Schleimpilze sind weder Tiere noch Pflanzen und trotz ihres Namens auch keine Pilze – die bizarren Freaks besitzen sehr eigentümliche Merkmale: Ihr Körper besteht aus einer riesigen Einzelzelle, die eine netzwerkartige Struktur aus miteinander verbundenen Röhren ausbildet. Der einzellige Körper kann bei manchen Schleimpilzarten erstaunliche Ausmaße erreichen: Die Struktur kann metergroße Bereiche überspannen, was den Schleimpilzen den Titel als größte Zellen der Erde im Guinness-Buch der Rekorde einbracht hat.

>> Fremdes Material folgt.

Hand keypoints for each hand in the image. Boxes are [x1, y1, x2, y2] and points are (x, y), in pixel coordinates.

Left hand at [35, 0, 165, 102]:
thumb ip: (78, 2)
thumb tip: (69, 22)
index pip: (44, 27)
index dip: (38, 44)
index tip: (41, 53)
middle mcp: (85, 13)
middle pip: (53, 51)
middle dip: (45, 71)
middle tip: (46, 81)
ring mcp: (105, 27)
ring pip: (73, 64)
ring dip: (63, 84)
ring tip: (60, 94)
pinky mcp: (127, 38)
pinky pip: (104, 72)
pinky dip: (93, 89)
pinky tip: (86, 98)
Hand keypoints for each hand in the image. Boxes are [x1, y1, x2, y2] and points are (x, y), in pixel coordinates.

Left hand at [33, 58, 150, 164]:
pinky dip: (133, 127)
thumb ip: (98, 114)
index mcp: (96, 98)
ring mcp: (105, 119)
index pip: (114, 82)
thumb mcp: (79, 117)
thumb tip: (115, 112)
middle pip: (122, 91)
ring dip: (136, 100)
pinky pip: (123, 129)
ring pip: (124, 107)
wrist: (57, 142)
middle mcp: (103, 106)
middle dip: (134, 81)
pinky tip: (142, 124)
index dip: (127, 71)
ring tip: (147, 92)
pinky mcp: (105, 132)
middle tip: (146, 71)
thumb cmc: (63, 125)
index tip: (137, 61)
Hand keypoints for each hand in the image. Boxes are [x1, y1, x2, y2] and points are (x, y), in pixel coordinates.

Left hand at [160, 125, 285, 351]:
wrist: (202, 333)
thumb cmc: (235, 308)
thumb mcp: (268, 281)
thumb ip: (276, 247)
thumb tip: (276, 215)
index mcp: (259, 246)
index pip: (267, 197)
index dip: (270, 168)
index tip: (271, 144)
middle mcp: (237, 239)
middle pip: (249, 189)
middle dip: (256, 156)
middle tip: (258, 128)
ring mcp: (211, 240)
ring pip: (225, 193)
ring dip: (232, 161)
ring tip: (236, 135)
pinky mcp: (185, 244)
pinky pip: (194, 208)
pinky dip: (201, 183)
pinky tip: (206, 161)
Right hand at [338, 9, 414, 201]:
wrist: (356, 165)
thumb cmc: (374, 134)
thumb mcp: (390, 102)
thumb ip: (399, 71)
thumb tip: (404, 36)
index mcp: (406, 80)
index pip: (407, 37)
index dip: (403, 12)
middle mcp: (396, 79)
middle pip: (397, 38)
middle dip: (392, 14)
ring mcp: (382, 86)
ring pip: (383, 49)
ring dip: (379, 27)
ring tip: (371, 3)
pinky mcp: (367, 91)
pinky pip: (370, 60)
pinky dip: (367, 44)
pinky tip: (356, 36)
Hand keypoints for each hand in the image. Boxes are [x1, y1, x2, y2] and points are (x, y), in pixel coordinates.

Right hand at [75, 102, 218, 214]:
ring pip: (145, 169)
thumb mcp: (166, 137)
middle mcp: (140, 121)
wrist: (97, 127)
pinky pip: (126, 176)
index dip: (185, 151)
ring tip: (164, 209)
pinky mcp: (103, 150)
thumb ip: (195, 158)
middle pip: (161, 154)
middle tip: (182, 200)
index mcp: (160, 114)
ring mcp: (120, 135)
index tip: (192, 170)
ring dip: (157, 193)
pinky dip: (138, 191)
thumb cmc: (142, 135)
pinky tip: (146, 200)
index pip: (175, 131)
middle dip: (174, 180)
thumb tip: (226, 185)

Die wabernden Strukturen dieser bizarren Wesen bewegen sich mit teils beachtlicher Geschwindigkeit über den Untergrund fort – immer auf der Suche nach Fressbarem. Das Spannende ist dabei: Studien haben gezeigt, dass Schleimpilze bei ihrer Fortbewegung nicht einfach nur dem Gradienten von Locksubstanzen folgen. Sie zeigen stattdessen erstaunlich „intelligent“ wirkende Verhaltensweisen. Erfahrungen scheinen demnach das Bewegungsmuster der Schleimpilze zu beeinflussen. Dies legt nahe: Die vermeintlich simplen Wesen können sich Informationen über die Umwelt einprägen und für sinnvolle Entscheidungen nutzen. Wie eine solche Merkfähigkeit ohne ein Nervensystem möglich ist, ist bisher unklar.
Schleimige Freaks im Visier
Die neuen Einblicke in die Grundlagen der „klugen“ Verhaltensweisen der geheimnisvollen Wesen haben nun Mirna Kramara und Karen Alim von der Technischen Universität München gewonnen. In ihrem Visier stand der Schleimpilz Physarum polycephalum.
Als die Forscherinnen die Fortbewegungen und das Fressverhalten des Organismus verfolgten, fielen ihnen Muster in den Netzwerkstrukturen auf. Sie schienen sich als Reaktion auf den Kontakt mit Nahrungsquellen zu bilden. Es zeichnete sich dabei eine Art Signatur der Lage in den dickeren und dünneren Röhren des Netzwerks ab, die auch lange nach der Nahrungsaufnahme noch beobachtbar war.
„Angesichts der normalerweise schnellen Reorganisation des Netzwerks von P. Polycephalum weckte die Persistenz dieses Abdrucks bei uns die Idee, dass die Netzwerkarchitektur als Gedächtnis der Nahrungsorte dienen könnte“, sagt Alim. Dieser Spur gingen sie nach, indem sie versuchten, die möglichen Mechanismen zu entschlüsseln, die dem Effekt zugrunde liegen könnten. Dazu kombinierten die Forscherinnen mikroskopische Beobachtungen der Anpassungen des röhrenförmigen Netzwerks mit theoretischen Modellierungen.